A big change came in 1997, when daughter Lisa, her husband Lindy, and son Eli moved from New York to Jackson when Eli was 2 months old. So began a period of joy for Jo — grandparenthood — with a grandchild nearby. In summers, Dan and Eli ran barefoot up and down the long driveway between their two houses. Lisa’s daughter Francesca (Francie) joined them in 2000. Jo enjoyed the kids and loved being with them. Those were great times!

For Jo, retirement did not mean resting. With her usual zeal, she took up growing and selling flowers. Jo thrived in the social setting of a farmer’s market; she loved talking to customers and other sellers.
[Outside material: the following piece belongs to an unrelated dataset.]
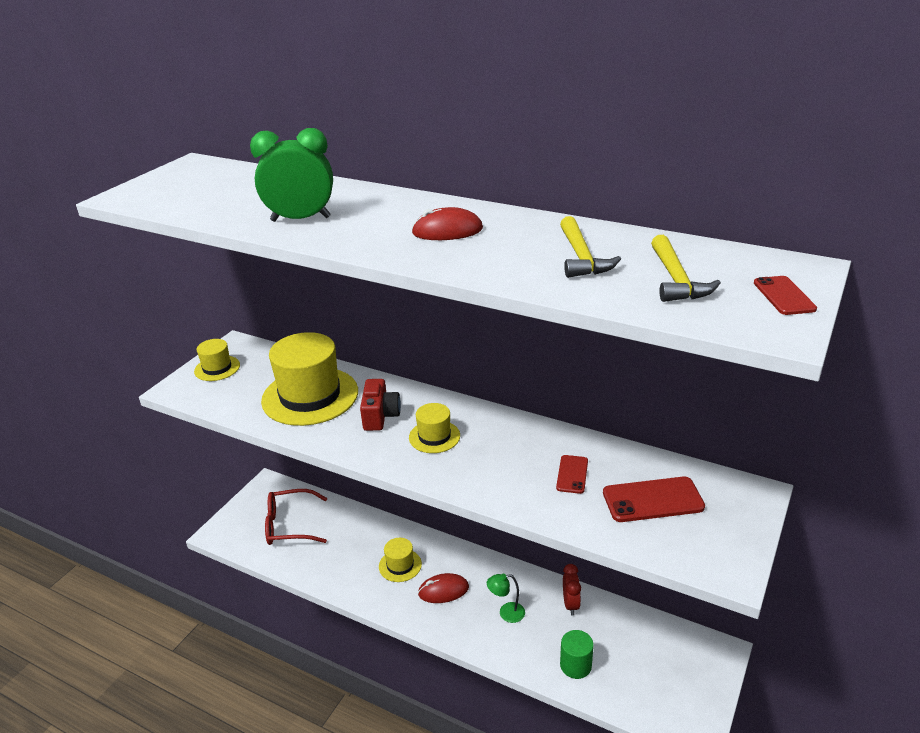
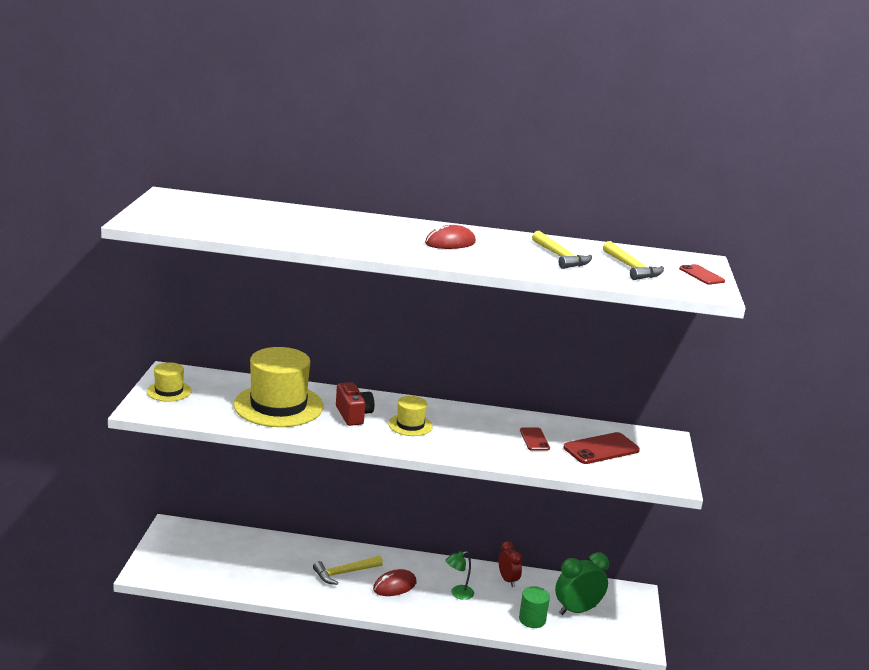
camera: 25 degrees left, 10 degrees down
(289, 525) = (216, 556): red glasses -> none
(300, 219) = (325, 236): green clock -> green clock (577, 610)
(400, 565) = (344, 573): yellow hat -> yellow hammer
The Jo-Carl team did not just sell farm goods. They were an active couple politically, demonstrating for left-wing causes well into their 80s. They spent considerable energy trying to make this world a better, fairer place.

It made Jo and Carl happy when in 2012 their son, Bill, moved to Maine. Later, his help during the difficult period of Carl’s Alzheimer’s disease was immense. Jo was the main caregiver for Carl as he declined. In 2017 Carl had to leave his home and in 2018 he passed away.

After Carl died, Jo moved back to the city; this time the city was Belfast. She made new friends and enjoyed events like live music by the bay. Jo loved getting together with her friends, dressing in her favorite colors of maroon and purple, coordinating her outfit with scarves and earrings. She had a unique style!

This period in Jo’s life was not all joyful, as her beloved son-in-law Lindy Davies passed away in 2019, a terrible loss. COVID soon came about, changing her lifestyle and keeping her from the activities and people she loved.

Carl once said with admiration that Jo fought aging as hard as she could. In her later years, she walked or swam every day until she could do so no longer. She walked the bridge many times in cold weather this year (while she was in chemotherapy), freezing as she was blown from one side of the bridge to the other. Doing this was a point of pride, but she also found it fun.

While she loved to have a good time, she also wanted to know how everyone was doing and what was going on in the world. She read newspapers daily and was saddened by the current state of the country and the world.

Jo was very direct with her feelings about matters from politics to personal life. She always had to know everything that was “going on in the room” which sometimes drove her family crazy but also made her remarkably engaged throughout her entire life.

Jo Cooley was a great friend and a loving mother who would do anything for you. It made her sad when she was too ill to do more. Her presence will truly be missed.

A memorial celebrating Jo Cooley’s life will be held at the Picnic Shelter at Moose Point State Park in Searsport on Thursday, Aug. 11, at 9:30 a.m. (gather between 9 and 9:30) followed by refreshments. All are invited. Feel free to bring a chair if you do not like sitting at a picnic table.